--- Text for analysis ---

Police investigating the murder of three Muslim students by a North Carolina man said they were studying whether the slayings were racially motivated, as thousands gathered to mourn the killings and denounce intolerance.
Craig Stephen Hicks, 46, has been charged with three counts of first-degree murder after Tuesday's shootings in the university town of Chapel Hill which sparked outrage amongst Muslims worldwide.
Police emphasized that initial investigations indicated a dispute between Hicks and his victims over parking spaces may have been the catalyst for a shooting spree which claimed the lives of Deah Shaddy Barakat, 23, his wife Yusor Mohammad, 21, and her sister Razan Mohammad Abu-Salha, 19.
"Our preliminary investigation indicates that the crime was motivated by an ongoing neighbor dispute over parking," Chapel Hill police said in a statement, adding that Hicks was cooperating with investigators.
"Our investigators are exploring what could have motivated Mr Hicks to commit such a senseless and tragic act.
"We understand the concerns about the possibility that this was hate-motivated and we will exhaust every lead to determine if that is the case," Police Chief Chris Blue said.
Meanwhile, thousand gathered in Chapel Hill to mourn the killings, with Barakat's brother urging calm in the shaken univeristy town.

---

What the task asks:
How might the news report above on the Chapel Hill shootings continue after its final sentence? Write the next few sentences.

--- Input data ---

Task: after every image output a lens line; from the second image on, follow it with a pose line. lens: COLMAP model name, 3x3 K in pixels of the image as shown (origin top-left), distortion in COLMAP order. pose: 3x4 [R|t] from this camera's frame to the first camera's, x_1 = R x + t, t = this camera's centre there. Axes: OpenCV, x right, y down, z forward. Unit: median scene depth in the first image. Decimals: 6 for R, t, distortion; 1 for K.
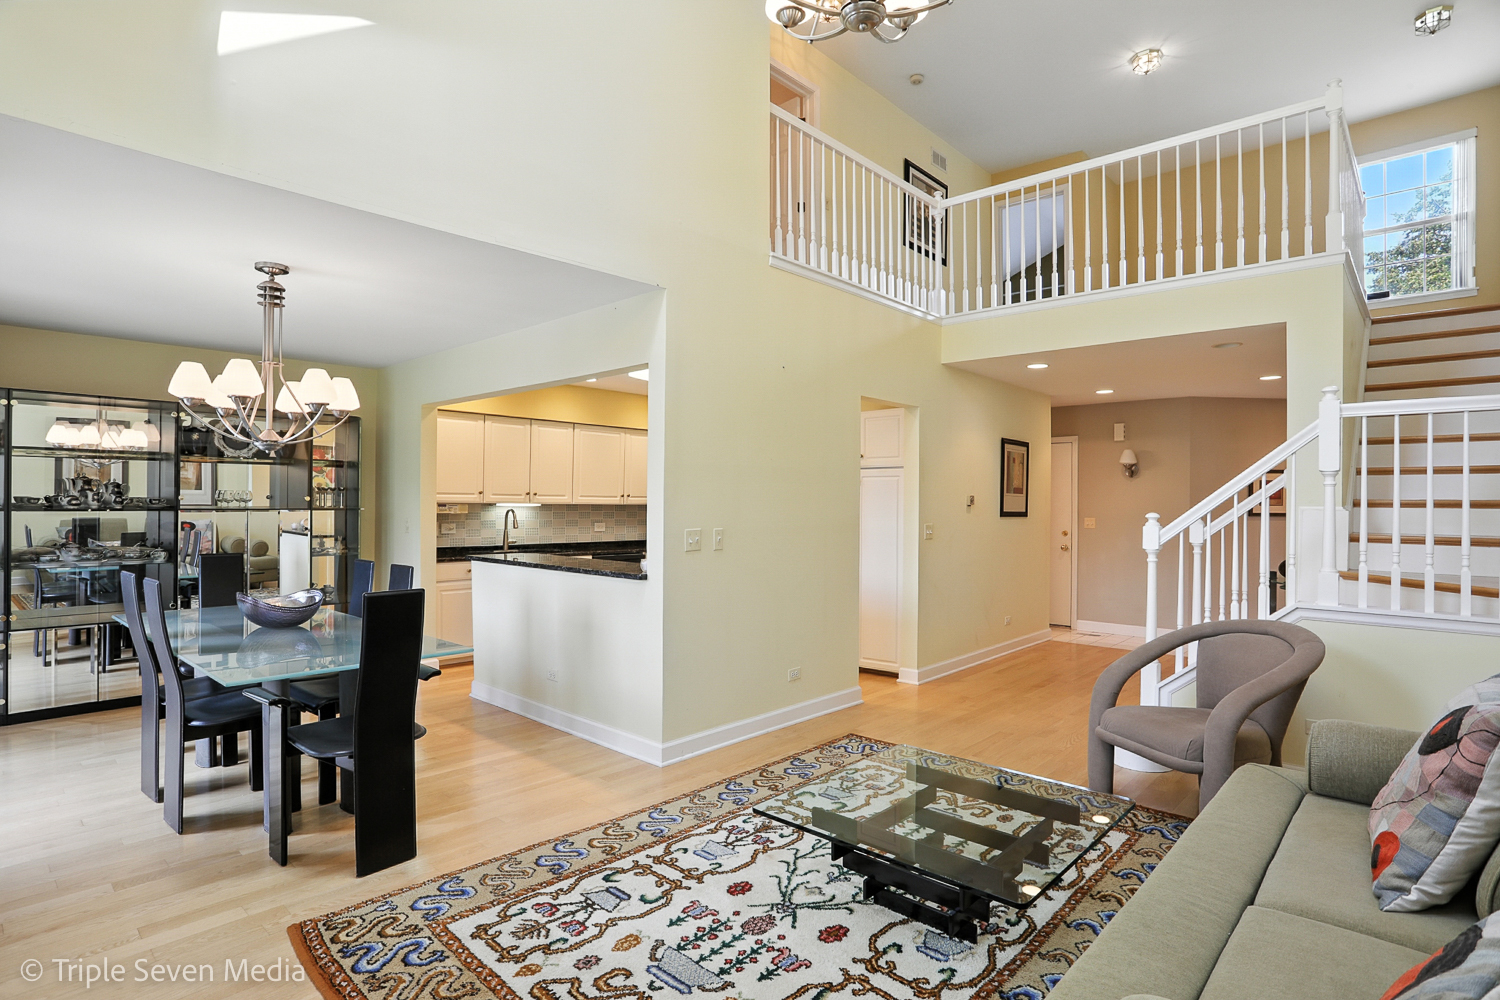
lens RADIAL K [[769.6, 0, 750.0], [0, 769.6, 500.0], [0, 0, 1]] dist [-0.059653, 0.000218]
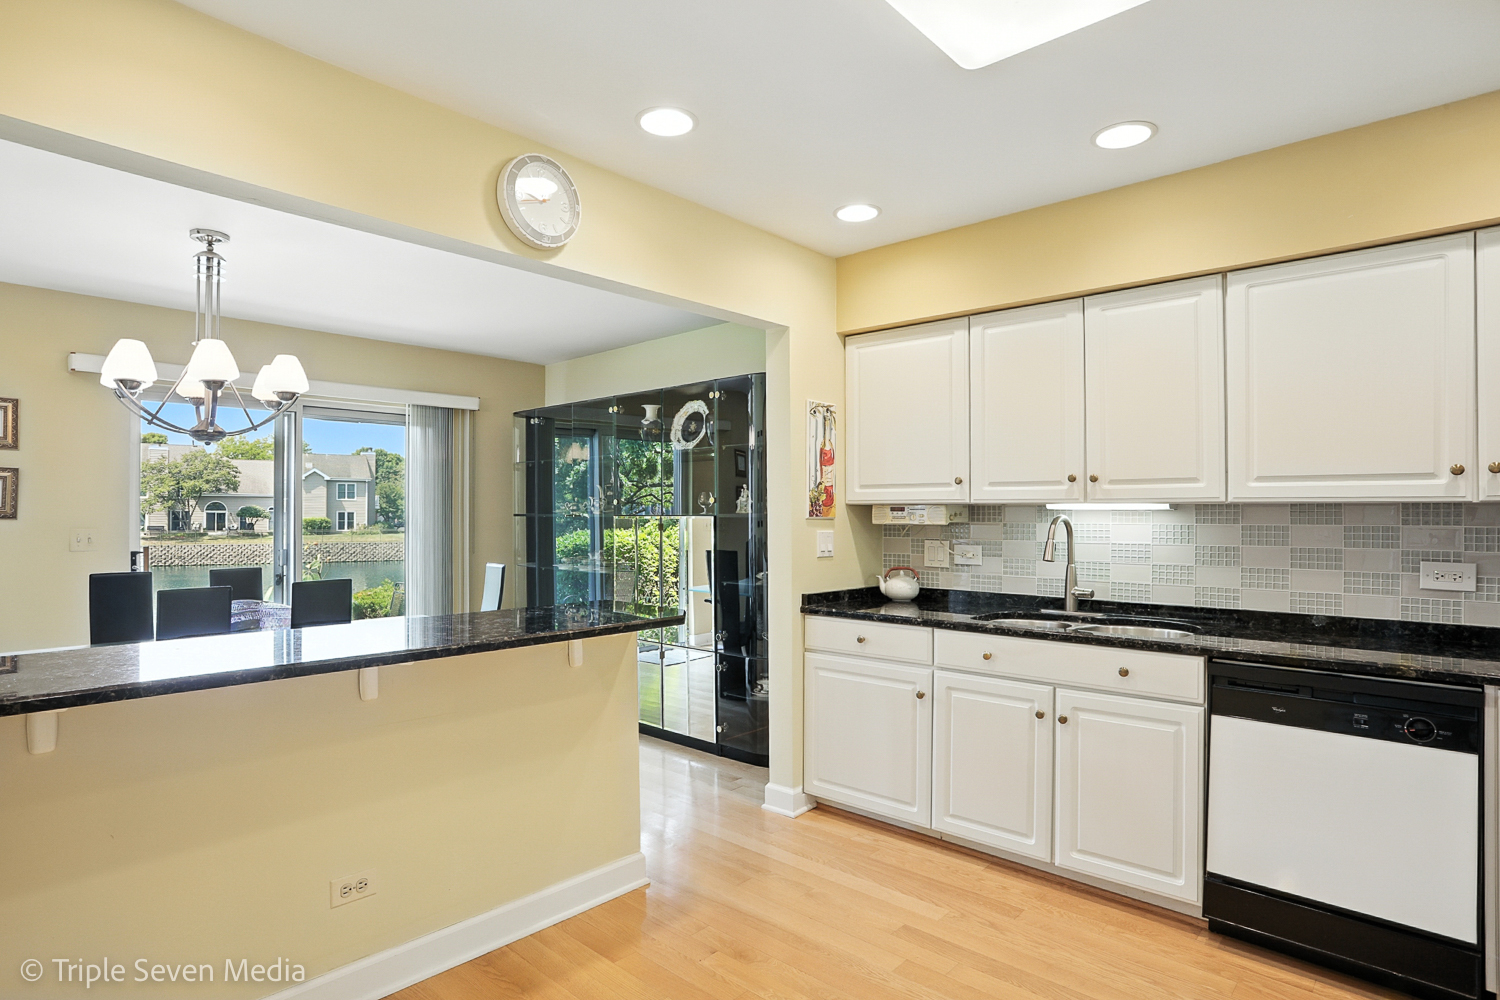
lens RADIAL K [[800.4, 0, 750.0], [0, 800.4, 500.0], [0, 0, 1]] dist [-0.040621, 0.000605]
pose [[-0.009640, -0.020767, -0.999738, 0.133588], [0.000970, 0.999784, -0.020778, 0.011931], [0.999953, -0.001170, -0.009618, 0.823211]]
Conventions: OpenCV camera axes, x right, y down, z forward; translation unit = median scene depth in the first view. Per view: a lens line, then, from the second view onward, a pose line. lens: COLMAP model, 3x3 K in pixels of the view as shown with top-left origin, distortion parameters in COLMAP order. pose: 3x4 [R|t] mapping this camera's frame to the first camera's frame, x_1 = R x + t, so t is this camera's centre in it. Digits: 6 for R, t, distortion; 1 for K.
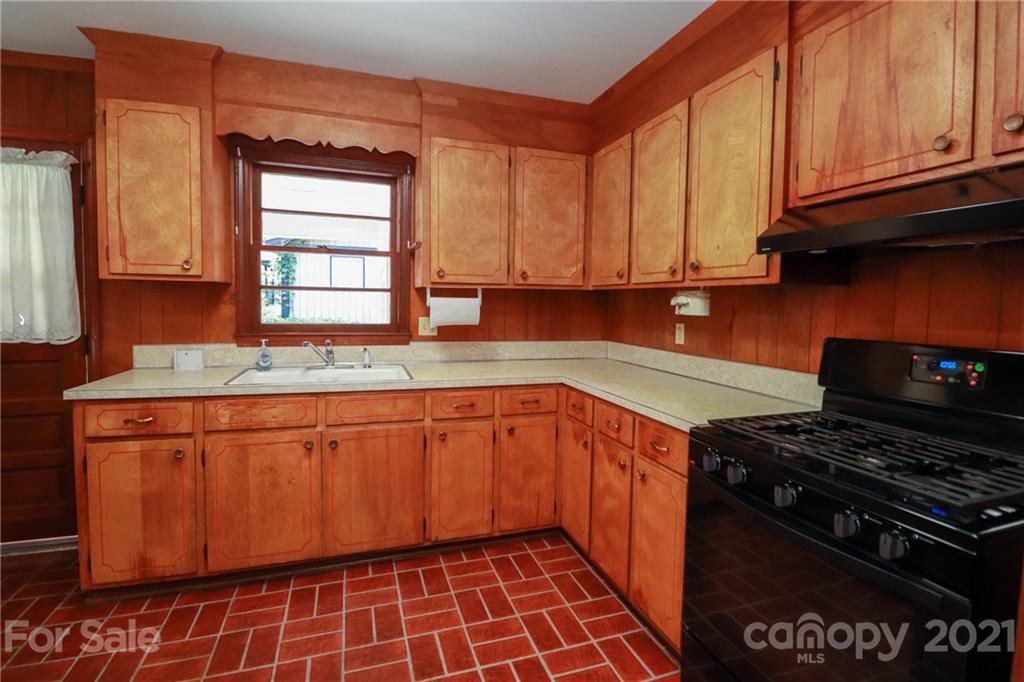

---

Output for this exercise:
"Do not fight fire with fire... it is quite possible that this was an act based off of evil and a scared ignorant man. Do not let ignorance propagate in your life, do not reply ignorance with ignorance," Farris Barakat said at the candlelight vigil.
He remembered his brother's passion for sports, community work and the odd Chris Rock joke and said all three had an impact.
"We lost three great citizens of this world and of this country. But I think they've inspired thousands."
- 'This was a hate crime' -
The cautious wording of the police statement contrasted sharply with the anguished reaction amongst many Muslims, however, and the father of two of the students demanding investigators treat the killing as a "hate crime."
"This was not a dispute over a parking space; this was a hate crime," said Mohammad Abu-Salha, the psychiatrist father of the two women shot dead.
"This man had picked on my daughter and her husband a couple of times before, and he talked with them with his gun in his belt."
Abu-Salha told the local News & Observer newspaper his daughter had voiced fears about Hicks last week.
"Honest to God, she said, 'He hates us for what we are and how we look,'" Abu-Salha was quoted as saying.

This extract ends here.